__Enunciado da tarefa__
Transcreva na íntegra, sem alterar nenhuma palavra ou sinal, o texto sobre os argumentos a favor da existência de Deus.

__Trecho para leitura__
************

Argumentos a Favor da Existência de Deus

A pergunta “Deus existe?” é uma das mais importante perguntas da metafísica e, sem dúvida, a principal pergunta da teologia, além de ser uma pergunta que praticamente todos já se fizeram. Muitos já elaboraram argumentos para respondê-la, quer positiva quer negativamente. Neste artigo serão analisados alguns argumentos que tentam responder positivamente a essa questão. No entanto, argumentos geralmente provenientes do senso-comum não serão analisados por serem muito fracos e fáceis de serem refutados. Alguns deles são dizer que Deus existe porque todos os povos sempre acreditaram nele, ou que existe porque nunca provaram sua inexistência, ou ainda que existe porque a Bíblia afirma isso. O primeiro argumento é uma falácia de apelo ao povo, o segundo de apelo à ignorância, enquanto o terceiro é um argumento circular. Não é preciso dispender muito tempo na refutação de tais argumentos, por conta disso, vamos analisar somente os argumentos filosóficos. Todos os argumentos listados abaixo foram tirados de um texto de William Lane Craig, disponível no endereço: http://www.apologia.com.br/?p=79

ARGUMENTO COSMOLÓGICO (DE LEBINIZ):

1. Tudo o que existe tem uma explicação para sua existência (tanto na necessidade de sua própria natureza como em uma causa exterior).

************

__Registros fornecidos__

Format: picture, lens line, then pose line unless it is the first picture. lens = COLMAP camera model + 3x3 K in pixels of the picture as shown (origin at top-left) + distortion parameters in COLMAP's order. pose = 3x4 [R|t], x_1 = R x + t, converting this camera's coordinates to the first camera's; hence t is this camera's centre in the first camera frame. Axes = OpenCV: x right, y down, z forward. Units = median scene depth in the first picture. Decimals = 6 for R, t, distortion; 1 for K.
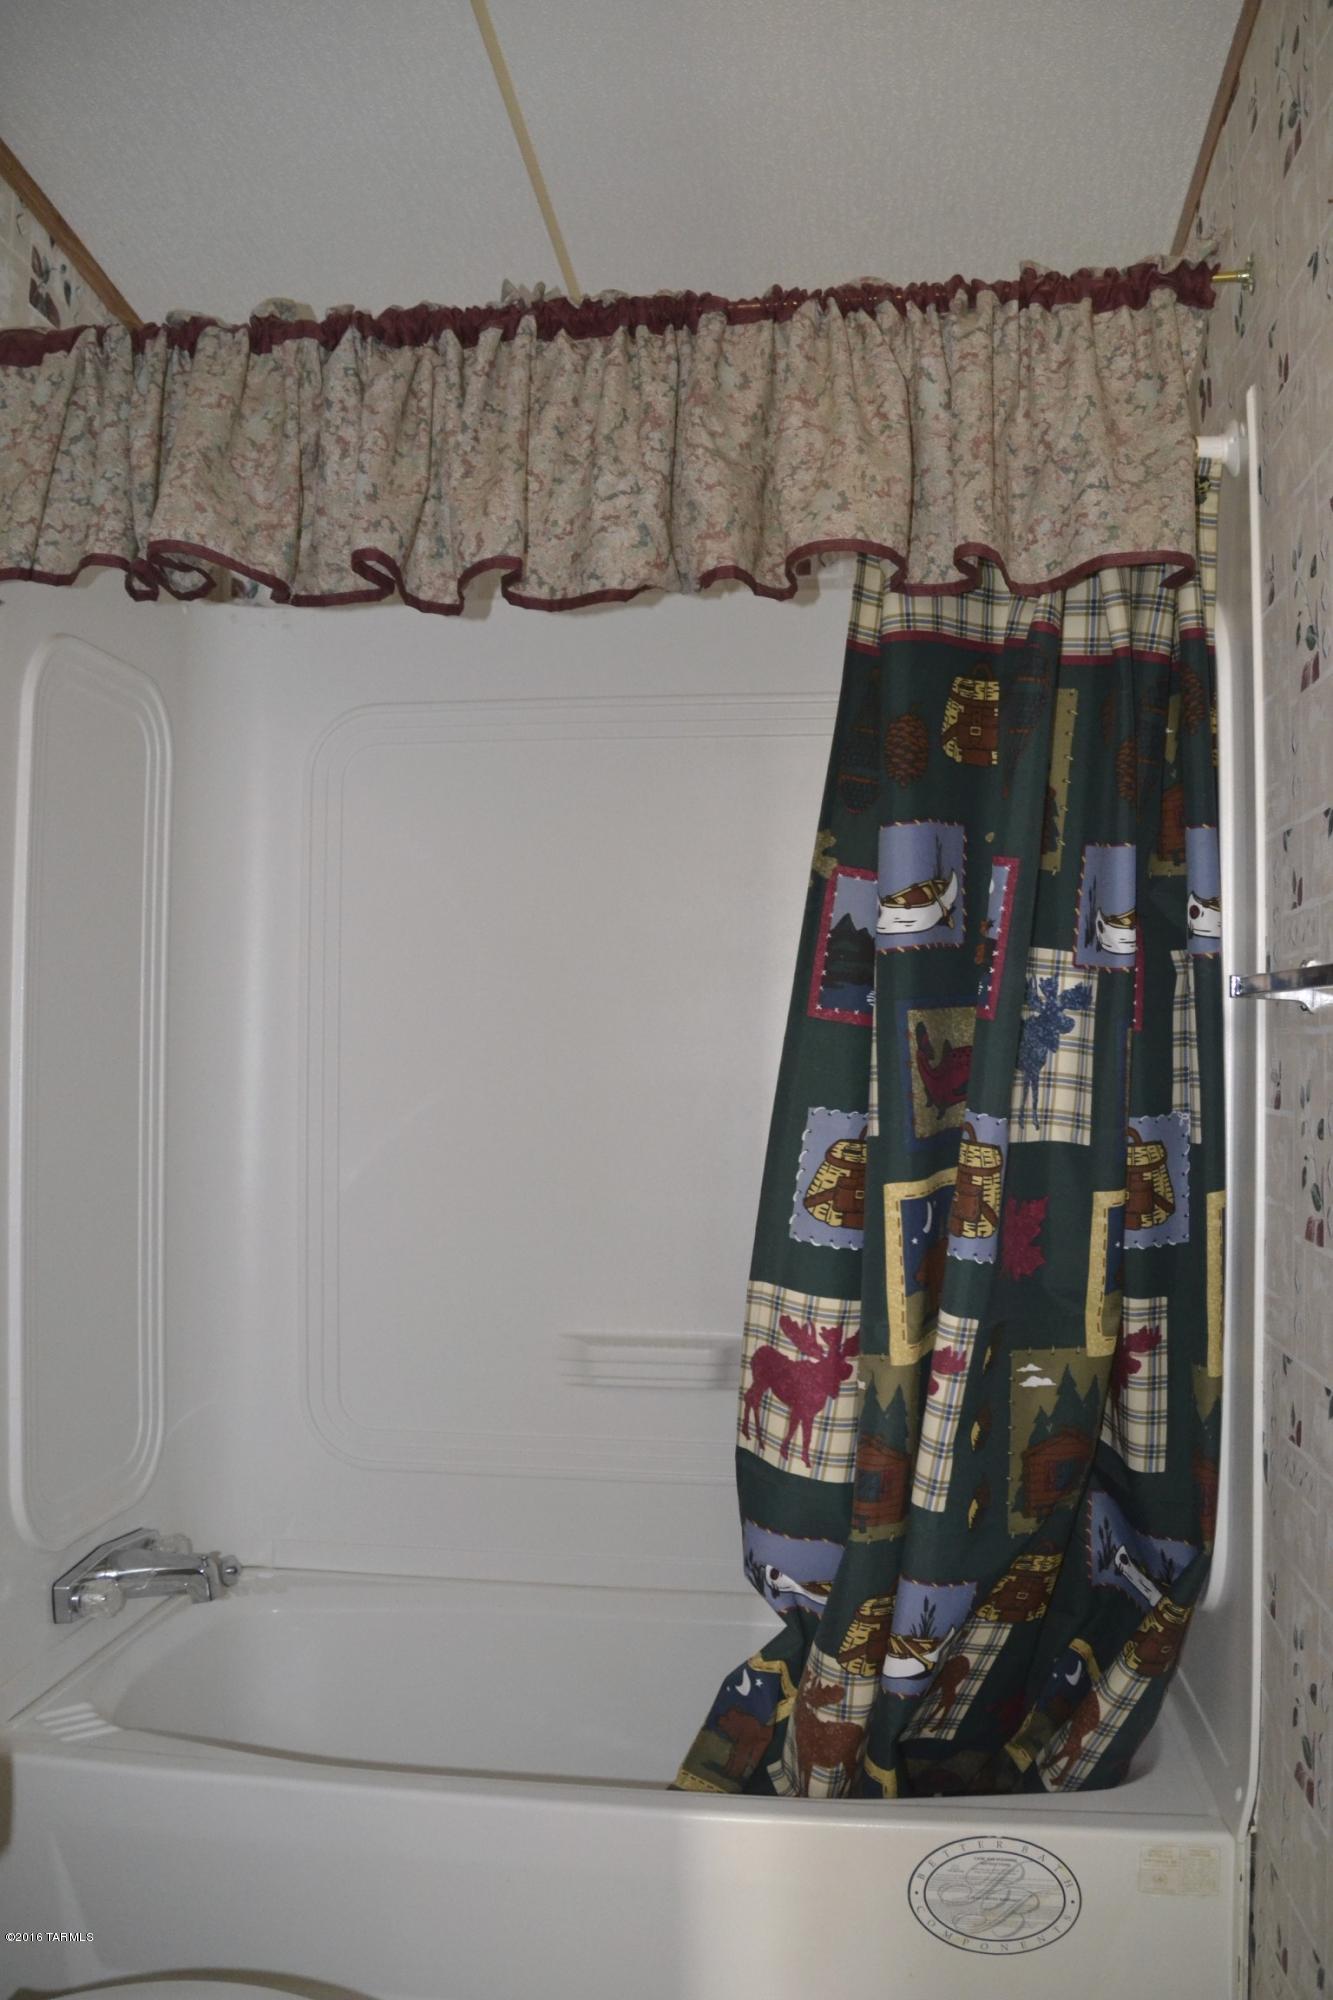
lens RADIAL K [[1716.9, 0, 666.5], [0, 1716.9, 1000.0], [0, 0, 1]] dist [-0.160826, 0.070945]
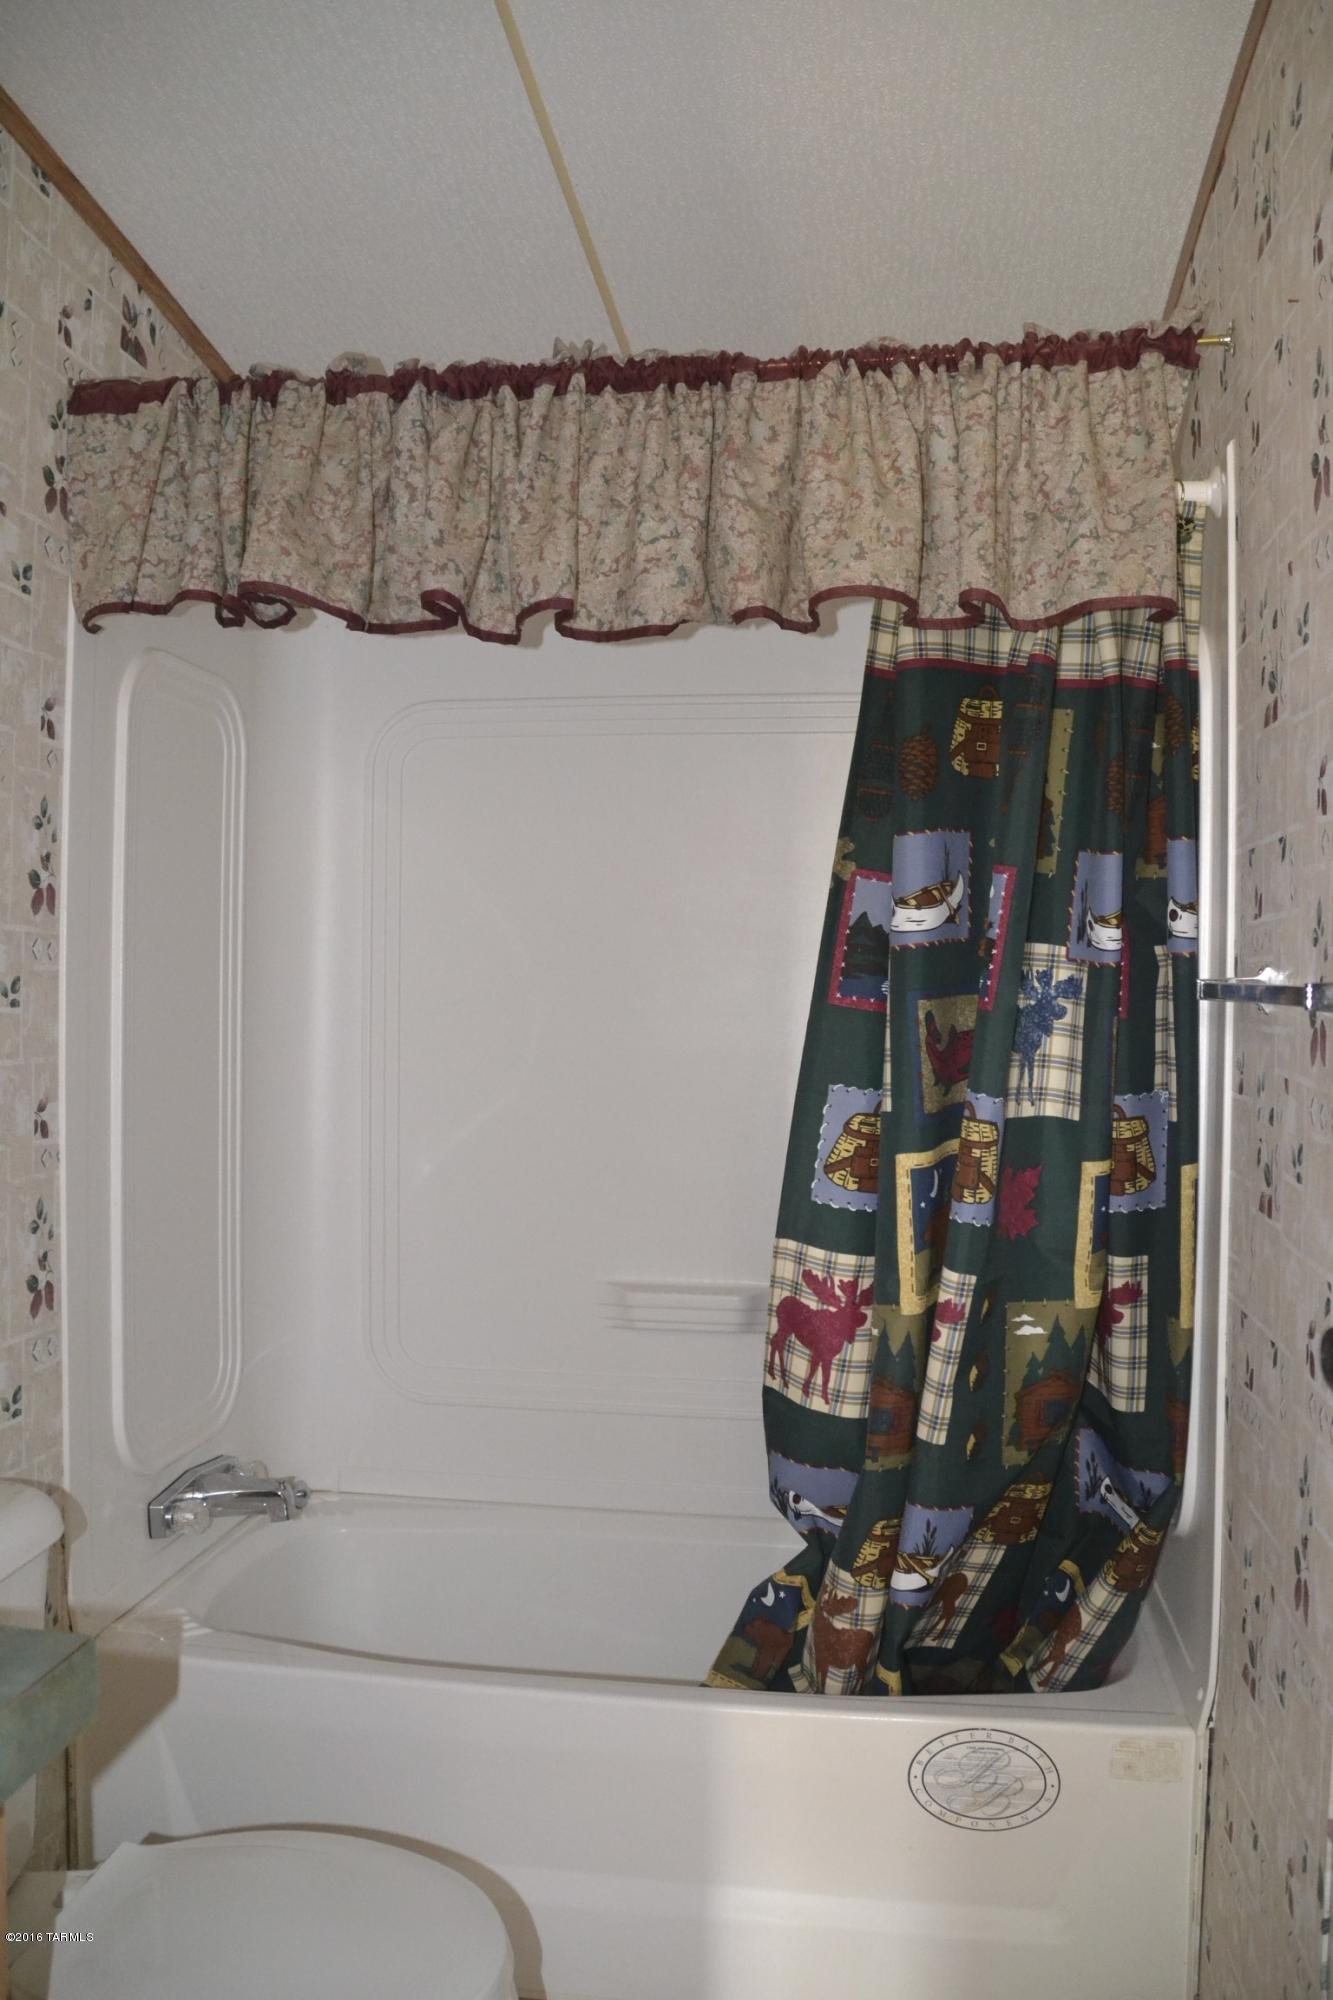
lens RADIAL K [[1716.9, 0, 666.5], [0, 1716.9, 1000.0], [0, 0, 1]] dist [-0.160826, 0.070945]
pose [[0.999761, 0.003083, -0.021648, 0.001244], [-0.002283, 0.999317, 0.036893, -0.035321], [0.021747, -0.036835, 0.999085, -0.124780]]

************

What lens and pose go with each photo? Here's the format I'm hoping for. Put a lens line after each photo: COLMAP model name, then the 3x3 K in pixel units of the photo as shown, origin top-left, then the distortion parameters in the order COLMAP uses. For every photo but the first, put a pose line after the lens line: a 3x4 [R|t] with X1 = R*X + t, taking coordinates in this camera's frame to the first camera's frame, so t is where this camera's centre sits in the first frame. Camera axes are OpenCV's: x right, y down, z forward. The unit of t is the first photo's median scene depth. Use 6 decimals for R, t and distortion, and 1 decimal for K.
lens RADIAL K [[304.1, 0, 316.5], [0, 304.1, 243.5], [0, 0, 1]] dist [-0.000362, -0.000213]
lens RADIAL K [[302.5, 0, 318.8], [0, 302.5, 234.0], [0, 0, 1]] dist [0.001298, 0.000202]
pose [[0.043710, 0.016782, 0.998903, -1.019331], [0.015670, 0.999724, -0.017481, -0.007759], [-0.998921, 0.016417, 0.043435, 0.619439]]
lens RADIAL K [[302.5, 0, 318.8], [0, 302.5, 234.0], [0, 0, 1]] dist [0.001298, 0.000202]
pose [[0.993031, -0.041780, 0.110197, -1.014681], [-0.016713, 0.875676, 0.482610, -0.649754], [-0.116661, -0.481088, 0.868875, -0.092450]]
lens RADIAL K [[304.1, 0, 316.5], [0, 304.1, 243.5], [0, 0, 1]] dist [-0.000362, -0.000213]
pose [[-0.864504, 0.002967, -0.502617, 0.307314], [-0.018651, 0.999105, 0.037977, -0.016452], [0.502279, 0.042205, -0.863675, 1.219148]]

************

__Tarefa concluída__
Argumentos a Favor da Existência de Deus

A pergunta “Deus existe?” é uma das mais importante perguntas da metafísica e, sem dúvida, a principal pergunta da teologia, além de ser uma pergunta que praticamente todos já se fizeram. Muitos já elaboraram argumentos para respondê-la, quer positiva quer negativamente. Neste artigo serão analisados alguns argumentos que tentam responder positivamente a essa questão. No entanto, argumentos geralmente provenientes do senso-comum não serão analisados por serem muito fracos e fáceis de serem refutados. Alguns deles são dizer que Deus existe porque todos os povos sempre acreditaram nele, ou que existe porque nunca provaram sua inexistência, ou ainda que existe porque a Bíblia afirma isso. O primeiro argumento é uma falácia de apelo ao povo, o segundo de apelo à ignorância, enquanto o terceiro é um argumento circular. Não é preciso dispender muito tempo na refutação de tais argumentos, por conta disso, vamos analisar somente os argumentos filosóficos. Todos os argumentos listados abaixo foram tirados de um texto de William Lane Craig, disponível no endereço: http://www.apologia.com.br/?p=79

ARGUMENTO COSMOLÓGICO (DE LEBINIZ):

1. Tudo o que existe tem uma explicação para sua existência (tanto na necessidade de sua própria natureza como em uma causa exterior).